## TASK GOAL
Could you give the entries back exactly as they stand, minus any pictures?

## WORKING DATA

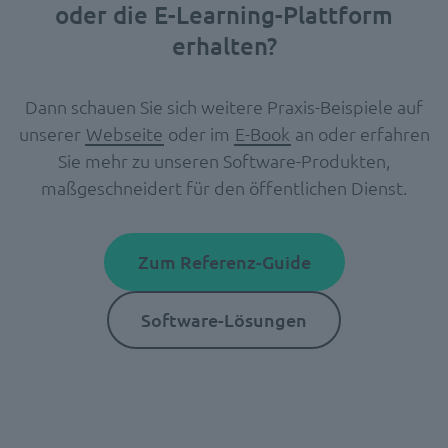
oder die E-Learning-Plattform
erhalten?
Dann schauen Sie sich weitere Praxis-Beispiele auf
unserer
Webseite
oder im
E-Book
an oder erfahren
Sie mehr zu unseren Software-Produkten,
maßgeschneidert für den öffentlichen Dienst.
Zum Referenz-Guide
Software-Lösungen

## ANSWER SPACE
oder die E-Learning-Plattform
erhalten?
Dann schauen Sie sich weitere Praxis-Beispiele auf
unserer
Webseite
oder im
E-Book
an oder erfahren
Sie mehr zu unseren Software-Produkten,
maßgeschneidert für den öffentlichen Dienst.
Zum Referenz-Guide
Software-Lösungen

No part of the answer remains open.